敦賀乗換時間最短8分は大阪発「サンダーバード」、敦賀発「しらさぎ」に適用
敦賀での北陸新幹線と在来線特急の乗り換え標準時分は8分とされました。
敦賀駅では、大阪・米原からの特急は、米原「しらさぎ」の4分後に大阪「サンダーバード」が到着し、「サンダーバード」到着の8分後に「つるぎ」が発車するのが基本です。
「しらさぎ」の乗り換え時分は12分となります。
金沢→大阪・米原は「つるぎ」到着の8分後に「しらさぎ」、12分後に「サンダーバード」発車が基本です。
「サンダーバード」の待ち時間が長いことで、接続時間が長すぎる、全体の所要時間が長くなり、金沢直通特急と差がないと皮肉られるケースもあるかもしれません。

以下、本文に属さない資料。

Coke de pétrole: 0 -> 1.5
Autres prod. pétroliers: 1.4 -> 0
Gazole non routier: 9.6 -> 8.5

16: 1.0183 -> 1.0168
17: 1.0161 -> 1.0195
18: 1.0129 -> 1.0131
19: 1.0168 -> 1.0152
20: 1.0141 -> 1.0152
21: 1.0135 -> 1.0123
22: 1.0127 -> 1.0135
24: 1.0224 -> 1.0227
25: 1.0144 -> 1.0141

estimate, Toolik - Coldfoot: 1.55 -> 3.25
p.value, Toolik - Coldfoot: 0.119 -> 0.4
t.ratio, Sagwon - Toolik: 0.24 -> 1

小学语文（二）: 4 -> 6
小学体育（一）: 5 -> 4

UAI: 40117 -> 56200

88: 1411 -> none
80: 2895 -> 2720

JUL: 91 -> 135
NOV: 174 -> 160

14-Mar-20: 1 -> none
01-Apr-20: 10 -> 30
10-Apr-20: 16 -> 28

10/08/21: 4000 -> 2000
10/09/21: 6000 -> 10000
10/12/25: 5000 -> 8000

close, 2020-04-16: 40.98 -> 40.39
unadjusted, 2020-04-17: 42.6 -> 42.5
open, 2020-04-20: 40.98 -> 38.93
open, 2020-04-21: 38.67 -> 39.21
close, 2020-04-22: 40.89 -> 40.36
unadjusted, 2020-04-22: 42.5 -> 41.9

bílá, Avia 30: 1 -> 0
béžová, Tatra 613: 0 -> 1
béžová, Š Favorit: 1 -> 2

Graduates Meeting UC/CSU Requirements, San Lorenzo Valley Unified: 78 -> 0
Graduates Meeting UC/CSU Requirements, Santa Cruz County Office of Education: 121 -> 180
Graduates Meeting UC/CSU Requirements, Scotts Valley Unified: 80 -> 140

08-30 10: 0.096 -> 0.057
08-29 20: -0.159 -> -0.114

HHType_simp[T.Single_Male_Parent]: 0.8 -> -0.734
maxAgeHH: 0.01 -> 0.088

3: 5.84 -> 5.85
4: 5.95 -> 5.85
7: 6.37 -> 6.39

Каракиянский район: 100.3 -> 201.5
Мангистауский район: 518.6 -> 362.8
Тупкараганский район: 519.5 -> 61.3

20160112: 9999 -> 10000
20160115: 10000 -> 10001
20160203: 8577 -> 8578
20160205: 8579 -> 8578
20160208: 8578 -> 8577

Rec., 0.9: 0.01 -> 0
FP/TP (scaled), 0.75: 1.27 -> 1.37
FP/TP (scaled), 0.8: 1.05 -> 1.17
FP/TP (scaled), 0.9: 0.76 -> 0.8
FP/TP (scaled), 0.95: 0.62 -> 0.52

待ち時間12分の受けとめ方次第ですが、接続時間12分が長いと思う場合については、敦賀の乗り換えホームに趣向を凝らした演出等を行ない、乗り換え時間に余裕があった方がホームが観察できるという逆転の発想を期待します。
趣向を凝らすとは、列車関連で言えば、北陸新幹線列車内から見える光景、地上から見る北陸新幹線、北陸線敦賀-新疋田の上下線交差地点等の写真、列車画像などであり、観光地の写真や映像、買い物時間の活用、使いやすいトイレなども該当します。